We look for inner nourishment from a lot of sources.  Jesus of Nazareth offered some sage advice long ago: Man shall not live by bread alone, but by every word that proceeds from the mouth of God.

 

aCommunioI love to eat, to nourish my body with healthful food.  I also enjoy my comforts.  There’s nothing like sitting in my recliner in front of my 42” plasma TV watching my favorite English drama.  But I have to remind myself every once in a while that food and comfort do not form the core of human existence.

Yet I’ve also found that there’s much more to life than attending to my physical needs and comforts.  This “more to life” has a direct bearing on fostering loving relationships.  I’ve also found that the biggest obstacle to forming good relationships is my own self-perception.  Do I believe myself to be perfect as I am, or am I allowing an army of inner critics to sabotage me?

My earliest recollection of self-perception was at the age of four.   I remember how my sensitivity and empathy caused me to feel like a bit of an alien on a strange planet.  Yet I felt as if my old soul had been sent to 1950’s East Cambridge for a purpose and that purpose was relational.
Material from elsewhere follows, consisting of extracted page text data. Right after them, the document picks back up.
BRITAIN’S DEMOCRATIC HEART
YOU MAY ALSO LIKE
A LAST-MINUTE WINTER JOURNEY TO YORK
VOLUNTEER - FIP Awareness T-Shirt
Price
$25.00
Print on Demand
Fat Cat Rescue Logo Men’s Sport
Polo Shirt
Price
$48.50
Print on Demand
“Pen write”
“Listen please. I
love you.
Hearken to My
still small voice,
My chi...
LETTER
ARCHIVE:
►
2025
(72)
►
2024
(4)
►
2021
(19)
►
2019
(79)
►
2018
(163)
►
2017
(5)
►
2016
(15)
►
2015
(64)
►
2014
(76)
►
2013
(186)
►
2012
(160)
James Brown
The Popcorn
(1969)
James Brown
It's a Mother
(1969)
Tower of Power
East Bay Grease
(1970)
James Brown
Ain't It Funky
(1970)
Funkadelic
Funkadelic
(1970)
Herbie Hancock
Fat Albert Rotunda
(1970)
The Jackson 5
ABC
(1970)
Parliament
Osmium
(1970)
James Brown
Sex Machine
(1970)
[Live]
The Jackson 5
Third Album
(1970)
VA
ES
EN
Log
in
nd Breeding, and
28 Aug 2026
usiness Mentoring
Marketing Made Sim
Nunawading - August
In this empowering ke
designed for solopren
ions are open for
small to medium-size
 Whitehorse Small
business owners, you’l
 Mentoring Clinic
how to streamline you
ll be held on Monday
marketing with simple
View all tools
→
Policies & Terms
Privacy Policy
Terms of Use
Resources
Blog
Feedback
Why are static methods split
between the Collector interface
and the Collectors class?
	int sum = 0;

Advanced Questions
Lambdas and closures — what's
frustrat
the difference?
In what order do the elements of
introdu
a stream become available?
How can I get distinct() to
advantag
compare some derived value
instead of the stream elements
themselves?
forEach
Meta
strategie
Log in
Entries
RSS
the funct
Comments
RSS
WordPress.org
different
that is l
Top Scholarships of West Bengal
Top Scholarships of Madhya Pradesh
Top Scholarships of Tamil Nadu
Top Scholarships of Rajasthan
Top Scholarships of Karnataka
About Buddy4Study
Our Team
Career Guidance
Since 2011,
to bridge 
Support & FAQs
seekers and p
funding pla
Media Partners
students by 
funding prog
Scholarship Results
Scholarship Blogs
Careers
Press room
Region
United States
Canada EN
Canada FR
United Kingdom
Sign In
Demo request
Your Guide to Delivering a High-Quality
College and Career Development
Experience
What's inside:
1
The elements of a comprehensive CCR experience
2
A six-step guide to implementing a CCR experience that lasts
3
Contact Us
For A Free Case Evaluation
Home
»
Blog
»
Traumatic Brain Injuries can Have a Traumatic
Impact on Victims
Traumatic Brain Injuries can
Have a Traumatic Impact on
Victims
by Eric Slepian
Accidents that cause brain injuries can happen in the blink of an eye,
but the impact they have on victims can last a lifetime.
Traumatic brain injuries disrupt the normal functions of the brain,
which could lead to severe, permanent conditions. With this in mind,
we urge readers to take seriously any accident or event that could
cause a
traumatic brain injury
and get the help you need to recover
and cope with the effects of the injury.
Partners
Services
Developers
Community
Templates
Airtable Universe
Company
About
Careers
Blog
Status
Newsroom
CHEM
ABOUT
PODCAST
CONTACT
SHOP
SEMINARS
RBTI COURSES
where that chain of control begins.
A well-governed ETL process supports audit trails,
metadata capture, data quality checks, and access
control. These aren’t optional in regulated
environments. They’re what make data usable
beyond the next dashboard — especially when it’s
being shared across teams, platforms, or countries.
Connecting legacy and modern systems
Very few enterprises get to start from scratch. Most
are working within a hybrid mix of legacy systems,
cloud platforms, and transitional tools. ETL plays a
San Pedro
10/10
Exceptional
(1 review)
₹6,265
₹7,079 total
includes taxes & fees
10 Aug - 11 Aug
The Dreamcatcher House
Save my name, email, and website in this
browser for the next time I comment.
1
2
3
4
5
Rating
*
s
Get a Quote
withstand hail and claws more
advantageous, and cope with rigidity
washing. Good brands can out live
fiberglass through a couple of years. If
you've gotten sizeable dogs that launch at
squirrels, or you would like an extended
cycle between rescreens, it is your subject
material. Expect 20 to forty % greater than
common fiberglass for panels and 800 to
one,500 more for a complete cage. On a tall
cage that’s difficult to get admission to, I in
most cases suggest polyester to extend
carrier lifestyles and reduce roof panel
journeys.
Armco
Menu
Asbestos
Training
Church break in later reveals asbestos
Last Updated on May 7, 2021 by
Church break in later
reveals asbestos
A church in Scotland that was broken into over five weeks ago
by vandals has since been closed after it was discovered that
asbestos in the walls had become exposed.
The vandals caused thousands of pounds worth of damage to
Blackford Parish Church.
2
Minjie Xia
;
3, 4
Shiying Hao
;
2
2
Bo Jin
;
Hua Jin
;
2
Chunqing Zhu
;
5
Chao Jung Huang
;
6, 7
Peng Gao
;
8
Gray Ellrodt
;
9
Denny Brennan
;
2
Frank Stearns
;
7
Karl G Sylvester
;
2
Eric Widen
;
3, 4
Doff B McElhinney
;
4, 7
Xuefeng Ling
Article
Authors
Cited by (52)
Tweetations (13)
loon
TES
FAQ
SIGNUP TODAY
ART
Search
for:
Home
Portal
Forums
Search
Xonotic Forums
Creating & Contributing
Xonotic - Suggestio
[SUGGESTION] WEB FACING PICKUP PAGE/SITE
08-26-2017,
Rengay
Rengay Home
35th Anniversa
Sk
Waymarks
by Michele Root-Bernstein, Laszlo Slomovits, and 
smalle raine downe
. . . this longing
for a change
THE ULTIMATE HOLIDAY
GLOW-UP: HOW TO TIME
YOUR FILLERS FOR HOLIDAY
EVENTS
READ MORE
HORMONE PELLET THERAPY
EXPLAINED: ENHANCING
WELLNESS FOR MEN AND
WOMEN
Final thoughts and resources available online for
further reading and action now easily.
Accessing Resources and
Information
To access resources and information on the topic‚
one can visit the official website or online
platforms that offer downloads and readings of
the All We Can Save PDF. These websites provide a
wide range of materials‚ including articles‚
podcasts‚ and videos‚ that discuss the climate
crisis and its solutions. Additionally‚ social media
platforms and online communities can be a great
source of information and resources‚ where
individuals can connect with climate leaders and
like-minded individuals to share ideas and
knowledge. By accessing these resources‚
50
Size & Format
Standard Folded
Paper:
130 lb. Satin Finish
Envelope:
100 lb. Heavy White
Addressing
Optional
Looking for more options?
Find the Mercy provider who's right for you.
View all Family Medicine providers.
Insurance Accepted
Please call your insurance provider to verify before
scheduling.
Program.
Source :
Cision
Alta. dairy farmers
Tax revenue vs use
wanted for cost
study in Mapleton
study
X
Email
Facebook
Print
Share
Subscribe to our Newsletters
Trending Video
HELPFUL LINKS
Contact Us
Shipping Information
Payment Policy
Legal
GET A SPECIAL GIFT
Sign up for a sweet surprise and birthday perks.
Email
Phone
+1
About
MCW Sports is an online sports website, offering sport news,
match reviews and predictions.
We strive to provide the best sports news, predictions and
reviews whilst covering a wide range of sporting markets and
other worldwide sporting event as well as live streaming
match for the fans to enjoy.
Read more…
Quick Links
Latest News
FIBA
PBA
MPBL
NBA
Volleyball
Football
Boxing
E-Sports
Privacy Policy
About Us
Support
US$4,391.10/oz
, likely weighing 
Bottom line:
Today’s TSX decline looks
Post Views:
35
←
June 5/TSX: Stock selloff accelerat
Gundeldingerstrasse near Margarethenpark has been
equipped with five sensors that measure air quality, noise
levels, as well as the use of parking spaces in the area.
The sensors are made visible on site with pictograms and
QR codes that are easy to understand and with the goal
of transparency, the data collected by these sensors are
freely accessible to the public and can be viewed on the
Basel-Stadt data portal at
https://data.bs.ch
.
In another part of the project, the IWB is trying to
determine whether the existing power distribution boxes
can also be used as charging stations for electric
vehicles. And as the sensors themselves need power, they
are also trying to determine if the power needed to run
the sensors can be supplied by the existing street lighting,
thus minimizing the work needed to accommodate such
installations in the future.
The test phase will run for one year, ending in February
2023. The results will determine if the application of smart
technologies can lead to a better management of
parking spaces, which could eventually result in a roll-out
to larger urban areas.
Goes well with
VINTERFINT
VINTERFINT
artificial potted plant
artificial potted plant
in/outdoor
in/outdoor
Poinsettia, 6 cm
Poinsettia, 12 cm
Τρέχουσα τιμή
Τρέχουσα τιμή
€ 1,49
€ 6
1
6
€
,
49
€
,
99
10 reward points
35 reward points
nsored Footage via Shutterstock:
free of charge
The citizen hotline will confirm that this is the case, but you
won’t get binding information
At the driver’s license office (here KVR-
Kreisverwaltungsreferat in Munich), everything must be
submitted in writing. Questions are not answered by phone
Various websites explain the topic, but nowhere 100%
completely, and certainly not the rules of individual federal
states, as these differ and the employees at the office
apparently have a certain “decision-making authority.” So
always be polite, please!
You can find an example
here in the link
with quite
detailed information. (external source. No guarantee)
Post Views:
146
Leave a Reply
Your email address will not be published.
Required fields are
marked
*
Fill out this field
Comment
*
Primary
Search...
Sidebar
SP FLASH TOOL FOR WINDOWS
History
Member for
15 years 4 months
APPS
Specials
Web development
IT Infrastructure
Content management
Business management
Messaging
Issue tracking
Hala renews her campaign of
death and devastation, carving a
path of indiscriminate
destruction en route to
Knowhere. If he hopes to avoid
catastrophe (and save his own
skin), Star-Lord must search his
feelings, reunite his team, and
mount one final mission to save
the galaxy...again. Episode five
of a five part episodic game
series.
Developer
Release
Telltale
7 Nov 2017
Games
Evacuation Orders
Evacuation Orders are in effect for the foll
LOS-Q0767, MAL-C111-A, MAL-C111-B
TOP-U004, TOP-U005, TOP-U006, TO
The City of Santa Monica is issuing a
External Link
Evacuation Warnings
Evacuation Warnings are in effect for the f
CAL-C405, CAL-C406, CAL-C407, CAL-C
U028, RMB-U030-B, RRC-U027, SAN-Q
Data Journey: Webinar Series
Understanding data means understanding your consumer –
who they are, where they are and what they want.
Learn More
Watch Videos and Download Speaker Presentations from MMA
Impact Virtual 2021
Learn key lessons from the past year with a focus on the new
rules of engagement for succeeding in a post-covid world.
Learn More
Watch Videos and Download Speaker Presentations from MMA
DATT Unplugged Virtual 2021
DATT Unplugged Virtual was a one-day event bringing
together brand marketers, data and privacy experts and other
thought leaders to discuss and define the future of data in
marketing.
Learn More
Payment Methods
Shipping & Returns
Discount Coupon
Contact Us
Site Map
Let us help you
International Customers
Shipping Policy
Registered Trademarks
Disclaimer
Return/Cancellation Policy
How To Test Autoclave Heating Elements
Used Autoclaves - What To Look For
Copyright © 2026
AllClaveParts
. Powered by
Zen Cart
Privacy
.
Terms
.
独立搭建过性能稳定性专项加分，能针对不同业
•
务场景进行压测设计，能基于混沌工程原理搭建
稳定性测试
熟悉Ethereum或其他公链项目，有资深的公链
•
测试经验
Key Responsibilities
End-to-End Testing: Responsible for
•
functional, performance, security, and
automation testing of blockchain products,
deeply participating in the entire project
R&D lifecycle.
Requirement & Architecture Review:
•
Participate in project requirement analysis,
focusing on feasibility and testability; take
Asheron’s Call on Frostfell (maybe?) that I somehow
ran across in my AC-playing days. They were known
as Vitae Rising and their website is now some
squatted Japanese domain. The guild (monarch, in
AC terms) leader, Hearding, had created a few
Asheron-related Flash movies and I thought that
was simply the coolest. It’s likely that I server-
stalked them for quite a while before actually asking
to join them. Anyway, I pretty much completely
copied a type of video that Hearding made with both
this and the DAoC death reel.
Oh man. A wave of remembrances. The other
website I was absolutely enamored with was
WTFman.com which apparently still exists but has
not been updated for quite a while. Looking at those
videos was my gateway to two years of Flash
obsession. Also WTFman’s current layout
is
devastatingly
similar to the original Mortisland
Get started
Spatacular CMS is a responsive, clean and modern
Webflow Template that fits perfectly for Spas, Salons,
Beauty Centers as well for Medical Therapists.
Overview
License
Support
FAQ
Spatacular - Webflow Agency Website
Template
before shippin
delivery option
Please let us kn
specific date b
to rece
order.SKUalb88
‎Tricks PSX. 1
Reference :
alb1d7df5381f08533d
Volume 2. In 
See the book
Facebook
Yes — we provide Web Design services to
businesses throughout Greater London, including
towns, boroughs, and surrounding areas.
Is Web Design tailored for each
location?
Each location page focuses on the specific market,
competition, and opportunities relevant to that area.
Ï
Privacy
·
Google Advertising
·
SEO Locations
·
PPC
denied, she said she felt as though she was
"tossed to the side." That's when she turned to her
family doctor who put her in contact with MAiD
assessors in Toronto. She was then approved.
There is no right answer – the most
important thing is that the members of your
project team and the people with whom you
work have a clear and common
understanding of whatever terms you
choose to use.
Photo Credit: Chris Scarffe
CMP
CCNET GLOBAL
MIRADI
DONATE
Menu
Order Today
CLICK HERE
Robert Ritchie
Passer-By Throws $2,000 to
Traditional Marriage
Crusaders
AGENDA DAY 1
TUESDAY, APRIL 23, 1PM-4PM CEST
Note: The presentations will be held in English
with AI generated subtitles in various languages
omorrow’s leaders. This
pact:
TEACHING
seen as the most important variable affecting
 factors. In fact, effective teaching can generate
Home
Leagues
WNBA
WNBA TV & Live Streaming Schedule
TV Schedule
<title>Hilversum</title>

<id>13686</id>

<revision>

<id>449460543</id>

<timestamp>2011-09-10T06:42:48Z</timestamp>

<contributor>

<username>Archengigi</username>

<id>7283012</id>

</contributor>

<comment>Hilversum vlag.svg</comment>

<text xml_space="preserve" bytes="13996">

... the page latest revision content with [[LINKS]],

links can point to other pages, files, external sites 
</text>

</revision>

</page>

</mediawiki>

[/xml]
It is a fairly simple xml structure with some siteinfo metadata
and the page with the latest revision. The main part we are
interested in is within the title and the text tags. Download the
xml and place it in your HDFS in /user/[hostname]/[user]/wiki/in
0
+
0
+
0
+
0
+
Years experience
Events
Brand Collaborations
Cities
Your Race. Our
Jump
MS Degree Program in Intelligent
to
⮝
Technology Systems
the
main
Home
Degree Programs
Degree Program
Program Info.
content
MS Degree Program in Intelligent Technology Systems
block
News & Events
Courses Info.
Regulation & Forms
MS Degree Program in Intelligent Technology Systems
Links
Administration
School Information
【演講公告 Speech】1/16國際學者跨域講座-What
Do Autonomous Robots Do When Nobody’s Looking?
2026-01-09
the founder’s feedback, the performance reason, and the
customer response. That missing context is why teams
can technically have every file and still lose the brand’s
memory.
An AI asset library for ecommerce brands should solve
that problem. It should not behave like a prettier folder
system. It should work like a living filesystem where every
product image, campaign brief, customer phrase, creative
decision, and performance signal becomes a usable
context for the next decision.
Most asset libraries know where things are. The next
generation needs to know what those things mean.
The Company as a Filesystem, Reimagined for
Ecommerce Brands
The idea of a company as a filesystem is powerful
I am the younger son and the middle child in a second-generation Italian-American family.  We were proud of our heritage and grew up enjoying typical Italian traditions and foods.   My father was a machinist; my mother a brilliant seamstress.  My parents often worried about tight finances.  They had grown up amid a lot of insecurity, both having lost their mothers in early childhood and having to quit school at 14 to go to work.

They learned to live by more than physical needs alone, which were often scarce.  Rather than focusing on the material, they depended on the spiritual and intangible.  Family and friends were words they lived by.

I discovered that I didn’t make friends as easily as my parents.  In their hunger for a decent family life they sometimes went overboard with expectations and outcomes.  They often communicated inadvertently that their love for me was conditioned by my achievements in school and my good behavior at home.  And like for many kids it seemed as if my parents were speaking for God.

I began to love myself conditionally too.  If I screwed up in some way I took it very hard, always expecting too much of myself.  It’s taken me a long time to break this habit of conditional love, to stop listening so closely to messages weighted with “shoulds” and dire predictions of nasty outcomes if I don’t measure up.

I Am LovedAs I dug deeply to pay more attention to my heart than my head, I found tender words of love, trust, acceptance, and approval rather than words of regret and self-judgment.  These are the true words that come from the mouth of God.  They are the words I need to nourish my soul.

What words do you hear when you observe yourself?  Do you mistake harsh self-judgment for modesty?  How secure is your material world and can you find a realm within that will not melt away in time?   It is that word from my heart that is the true voice of God’s love and approval, free of judgment, free of anxiety.